Tuesday, 10 December 2019

Niddah 47: Young Women's Breasts; Status of the Aylonit

Our new Mishna returns to the concept of womanhood and what defines sexual maturity.  A woman is compared with a fig: a child up to age twelve and one day is like an unripened fig.  Between ages twelve and one day and thirteen, a girl is a ripening fig. Add the development of secondary sex characteristics from age thirteen on, a girl is like a ripe fig.  We are reminded that a minor and a young woman are both under their father's control.  He can own any options that she finds, nullify her vows, and take her earnings.  Once she is a woman, he can do none of these things any longer.
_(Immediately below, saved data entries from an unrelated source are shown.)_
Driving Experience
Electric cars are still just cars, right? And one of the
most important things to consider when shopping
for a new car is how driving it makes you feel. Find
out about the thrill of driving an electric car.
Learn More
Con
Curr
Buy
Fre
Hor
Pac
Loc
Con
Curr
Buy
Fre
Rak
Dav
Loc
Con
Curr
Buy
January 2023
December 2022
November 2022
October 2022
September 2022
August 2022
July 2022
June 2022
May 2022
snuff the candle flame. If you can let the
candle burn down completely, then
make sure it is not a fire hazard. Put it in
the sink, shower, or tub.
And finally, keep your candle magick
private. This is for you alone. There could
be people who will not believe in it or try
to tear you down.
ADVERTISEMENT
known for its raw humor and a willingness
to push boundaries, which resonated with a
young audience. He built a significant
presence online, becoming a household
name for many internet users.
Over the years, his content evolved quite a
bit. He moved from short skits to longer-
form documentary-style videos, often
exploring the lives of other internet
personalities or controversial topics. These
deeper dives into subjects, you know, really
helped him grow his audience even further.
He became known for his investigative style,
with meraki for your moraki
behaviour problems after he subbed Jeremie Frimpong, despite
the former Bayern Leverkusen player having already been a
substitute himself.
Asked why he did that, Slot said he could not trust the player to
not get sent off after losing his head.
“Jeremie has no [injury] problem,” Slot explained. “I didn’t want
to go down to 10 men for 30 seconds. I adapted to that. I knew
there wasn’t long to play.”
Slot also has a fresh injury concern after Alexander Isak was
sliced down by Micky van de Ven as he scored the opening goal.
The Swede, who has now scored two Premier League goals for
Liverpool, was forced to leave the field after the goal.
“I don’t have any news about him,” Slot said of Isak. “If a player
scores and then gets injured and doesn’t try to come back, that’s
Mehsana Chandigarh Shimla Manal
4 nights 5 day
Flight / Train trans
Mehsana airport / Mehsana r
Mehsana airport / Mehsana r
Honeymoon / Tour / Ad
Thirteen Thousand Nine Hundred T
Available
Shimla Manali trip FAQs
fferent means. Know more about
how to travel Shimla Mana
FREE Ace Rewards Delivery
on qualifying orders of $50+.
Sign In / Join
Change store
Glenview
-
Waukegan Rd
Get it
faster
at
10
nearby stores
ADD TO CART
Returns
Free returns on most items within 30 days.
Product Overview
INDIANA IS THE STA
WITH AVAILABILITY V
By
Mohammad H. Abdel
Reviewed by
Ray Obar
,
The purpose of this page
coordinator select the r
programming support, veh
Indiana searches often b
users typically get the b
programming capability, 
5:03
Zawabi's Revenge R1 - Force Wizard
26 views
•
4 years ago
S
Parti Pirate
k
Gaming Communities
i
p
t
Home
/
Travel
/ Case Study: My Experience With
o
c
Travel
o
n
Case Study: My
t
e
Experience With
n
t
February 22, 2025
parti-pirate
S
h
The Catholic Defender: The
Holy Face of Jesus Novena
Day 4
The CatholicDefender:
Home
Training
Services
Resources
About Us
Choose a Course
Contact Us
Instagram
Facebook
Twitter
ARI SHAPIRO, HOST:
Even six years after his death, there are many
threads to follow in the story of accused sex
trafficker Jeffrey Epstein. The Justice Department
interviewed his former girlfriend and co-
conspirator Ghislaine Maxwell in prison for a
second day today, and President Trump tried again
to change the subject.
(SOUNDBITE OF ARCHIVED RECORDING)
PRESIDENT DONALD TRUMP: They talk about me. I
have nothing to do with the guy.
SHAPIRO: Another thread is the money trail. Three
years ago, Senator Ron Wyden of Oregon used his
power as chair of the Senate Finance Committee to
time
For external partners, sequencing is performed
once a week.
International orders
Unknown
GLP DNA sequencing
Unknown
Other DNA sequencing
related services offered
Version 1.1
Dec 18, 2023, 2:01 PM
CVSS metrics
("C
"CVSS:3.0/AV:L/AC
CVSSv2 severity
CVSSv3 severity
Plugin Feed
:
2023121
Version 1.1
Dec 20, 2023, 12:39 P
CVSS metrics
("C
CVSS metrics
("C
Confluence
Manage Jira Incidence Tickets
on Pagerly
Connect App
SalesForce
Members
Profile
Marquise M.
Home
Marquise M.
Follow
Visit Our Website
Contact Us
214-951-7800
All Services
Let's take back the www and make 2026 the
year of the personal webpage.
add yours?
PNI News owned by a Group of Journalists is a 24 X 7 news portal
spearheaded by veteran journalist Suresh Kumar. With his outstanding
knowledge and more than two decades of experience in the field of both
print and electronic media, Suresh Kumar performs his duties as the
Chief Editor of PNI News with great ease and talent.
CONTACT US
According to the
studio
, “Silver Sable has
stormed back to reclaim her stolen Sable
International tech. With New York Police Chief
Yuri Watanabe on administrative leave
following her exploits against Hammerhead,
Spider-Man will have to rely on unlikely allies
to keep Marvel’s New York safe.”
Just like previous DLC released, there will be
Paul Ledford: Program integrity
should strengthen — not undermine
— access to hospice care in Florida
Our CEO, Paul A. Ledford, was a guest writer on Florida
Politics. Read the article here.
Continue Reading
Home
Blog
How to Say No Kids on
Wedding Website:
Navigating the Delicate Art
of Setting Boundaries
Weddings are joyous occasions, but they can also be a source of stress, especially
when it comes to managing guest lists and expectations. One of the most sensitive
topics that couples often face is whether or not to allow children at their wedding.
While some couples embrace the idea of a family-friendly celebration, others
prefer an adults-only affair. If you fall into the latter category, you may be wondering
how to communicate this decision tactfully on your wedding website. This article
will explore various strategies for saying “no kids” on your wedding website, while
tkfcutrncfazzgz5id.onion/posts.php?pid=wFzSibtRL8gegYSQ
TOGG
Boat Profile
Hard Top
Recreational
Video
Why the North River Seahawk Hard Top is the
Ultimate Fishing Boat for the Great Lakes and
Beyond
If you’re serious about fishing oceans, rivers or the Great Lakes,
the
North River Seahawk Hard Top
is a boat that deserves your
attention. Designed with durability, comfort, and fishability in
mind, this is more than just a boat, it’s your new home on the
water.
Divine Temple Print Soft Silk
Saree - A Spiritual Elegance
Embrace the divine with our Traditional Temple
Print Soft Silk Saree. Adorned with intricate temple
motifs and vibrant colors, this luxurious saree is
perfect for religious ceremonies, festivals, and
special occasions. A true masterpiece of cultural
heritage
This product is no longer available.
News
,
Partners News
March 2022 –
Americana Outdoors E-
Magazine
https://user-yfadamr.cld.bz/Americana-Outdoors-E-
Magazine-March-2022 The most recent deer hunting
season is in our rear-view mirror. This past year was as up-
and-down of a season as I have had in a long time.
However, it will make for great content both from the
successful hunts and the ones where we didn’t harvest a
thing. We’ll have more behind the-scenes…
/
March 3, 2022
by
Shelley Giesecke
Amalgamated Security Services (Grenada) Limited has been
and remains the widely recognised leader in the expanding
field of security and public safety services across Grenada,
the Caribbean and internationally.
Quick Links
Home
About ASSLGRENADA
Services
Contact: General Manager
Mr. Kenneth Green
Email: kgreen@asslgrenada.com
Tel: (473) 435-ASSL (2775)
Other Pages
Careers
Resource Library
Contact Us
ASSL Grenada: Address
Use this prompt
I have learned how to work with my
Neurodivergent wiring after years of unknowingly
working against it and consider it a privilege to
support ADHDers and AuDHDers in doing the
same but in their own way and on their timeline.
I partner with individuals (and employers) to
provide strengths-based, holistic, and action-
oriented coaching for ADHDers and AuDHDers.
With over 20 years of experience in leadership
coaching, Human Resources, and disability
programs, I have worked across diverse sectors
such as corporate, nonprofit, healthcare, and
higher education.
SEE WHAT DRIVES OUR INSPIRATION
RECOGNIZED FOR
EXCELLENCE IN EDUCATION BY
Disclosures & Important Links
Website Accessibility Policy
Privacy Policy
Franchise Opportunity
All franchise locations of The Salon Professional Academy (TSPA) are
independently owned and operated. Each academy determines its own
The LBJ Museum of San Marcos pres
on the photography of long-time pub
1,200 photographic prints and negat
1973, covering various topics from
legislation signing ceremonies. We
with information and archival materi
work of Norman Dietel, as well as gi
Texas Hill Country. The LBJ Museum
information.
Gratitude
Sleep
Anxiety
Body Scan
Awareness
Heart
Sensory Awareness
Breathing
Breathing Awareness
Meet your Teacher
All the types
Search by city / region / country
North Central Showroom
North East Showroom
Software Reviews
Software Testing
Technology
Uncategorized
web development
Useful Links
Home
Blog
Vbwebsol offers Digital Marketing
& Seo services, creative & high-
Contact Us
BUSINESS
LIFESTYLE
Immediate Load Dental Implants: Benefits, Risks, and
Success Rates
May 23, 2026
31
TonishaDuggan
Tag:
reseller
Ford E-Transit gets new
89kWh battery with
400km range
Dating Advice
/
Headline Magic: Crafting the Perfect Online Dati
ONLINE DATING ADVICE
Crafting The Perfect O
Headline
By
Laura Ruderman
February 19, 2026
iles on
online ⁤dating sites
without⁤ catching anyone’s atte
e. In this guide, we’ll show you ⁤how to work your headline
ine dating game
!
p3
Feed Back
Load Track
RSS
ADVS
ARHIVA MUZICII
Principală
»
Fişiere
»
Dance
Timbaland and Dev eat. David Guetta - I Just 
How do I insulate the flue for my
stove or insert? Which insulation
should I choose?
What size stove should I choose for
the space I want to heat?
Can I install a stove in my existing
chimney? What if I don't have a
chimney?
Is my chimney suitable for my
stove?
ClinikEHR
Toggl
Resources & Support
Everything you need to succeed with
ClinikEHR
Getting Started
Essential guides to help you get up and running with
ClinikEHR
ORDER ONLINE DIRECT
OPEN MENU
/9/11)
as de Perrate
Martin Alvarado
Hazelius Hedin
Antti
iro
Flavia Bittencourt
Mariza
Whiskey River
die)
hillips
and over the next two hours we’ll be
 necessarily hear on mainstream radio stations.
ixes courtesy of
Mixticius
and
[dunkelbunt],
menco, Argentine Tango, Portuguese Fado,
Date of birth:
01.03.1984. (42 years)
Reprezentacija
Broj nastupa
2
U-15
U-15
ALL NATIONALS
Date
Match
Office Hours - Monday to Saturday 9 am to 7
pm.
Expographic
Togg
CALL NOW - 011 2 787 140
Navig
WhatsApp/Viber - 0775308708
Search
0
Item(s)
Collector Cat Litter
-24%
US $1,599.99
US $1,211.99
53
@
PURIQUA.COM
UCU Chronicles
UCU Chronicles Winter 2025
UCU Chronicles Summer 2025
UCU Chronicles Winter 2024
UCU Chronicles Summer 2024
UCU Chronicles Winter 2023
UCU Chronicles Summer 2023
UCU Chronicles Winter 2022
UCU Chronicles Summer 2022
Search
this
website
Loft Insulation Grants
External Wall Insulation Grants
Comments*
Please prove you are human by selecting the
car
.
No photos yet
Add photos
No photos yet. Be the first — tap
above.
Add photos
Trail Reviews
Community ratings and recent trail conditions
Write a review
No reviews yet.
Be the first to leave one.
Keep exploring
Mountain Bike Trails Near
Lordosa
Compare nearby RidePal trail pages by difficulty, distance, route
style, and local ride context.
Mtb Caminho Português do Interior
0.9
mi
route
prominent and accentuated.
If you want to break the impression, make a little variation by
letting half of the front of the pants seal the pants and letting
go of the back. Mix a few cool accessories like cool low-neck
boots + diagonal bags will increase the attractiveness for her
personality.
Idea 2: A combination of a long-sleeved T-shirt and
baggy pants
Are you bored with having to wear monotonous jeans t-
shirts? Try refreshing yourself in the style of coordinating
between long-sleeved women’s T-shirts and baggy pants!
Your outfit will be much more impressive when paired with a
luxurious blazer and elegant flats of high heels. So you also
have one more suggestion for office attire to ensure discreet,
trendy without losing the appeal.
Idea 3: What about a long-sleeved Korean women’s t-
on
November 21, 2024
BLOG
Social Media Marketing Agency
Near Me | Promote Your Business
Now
The rabbis have a terribly uncomfortable conversation about the development of breasts.  They question what indicates the development of breasts: is it a line beneath the breast? Is it the breast hanging over? Is it the darkening of the nipples?  Is it nipples that return to their shape slowly when pressed down by someone?

There are two disturbing features to this discussion.  The first is the permission that is given for fathers to examine and even touch their daughters' bodies.  This is the same daf that speaks about fathers' ownership of their daughters' income, found items and vows.  Would that not suggest that fathers own their daughters' bodies?  Secondly, this gives men permission to talk about, to discuss, and to stare at young women's developing breasts.  Disgusting.

Today's daf also examines the aylonit, sexual underdeveloped woman who cannot have children. It briefly looks at the saris, sexually underdeveloped men who have no secondary sex characteristics by the age of twenty.  Steinsaltz teaches that the root of aylonit is ayil, a male ram, who is thought of as masculine.  We learn that an aylonit cannot become a yevama, a childless widow who marries her brother-in-law, because the point of yibum is to have children who continue the family line (Devarim 25:6).  

The Gemara discusses the genetic origin of an aylonit.  An akara, barren woman, is different because her sexual and physical development are normal but she cannot have children for a different reason.  An aylonit is missing secondary sex characteristics, like pubic hair.  She might have more male hormones than usual or she may have only one X chromosome (Turner syndrome).  We learn in the Koren Talmud that 98% of fetuses with Turner syndrome spontaneously abort.   The rabbis ask many questions about the determination of the status of aylonit because it cannot be determined until adulthood, which affects a woman's status and functioning within society.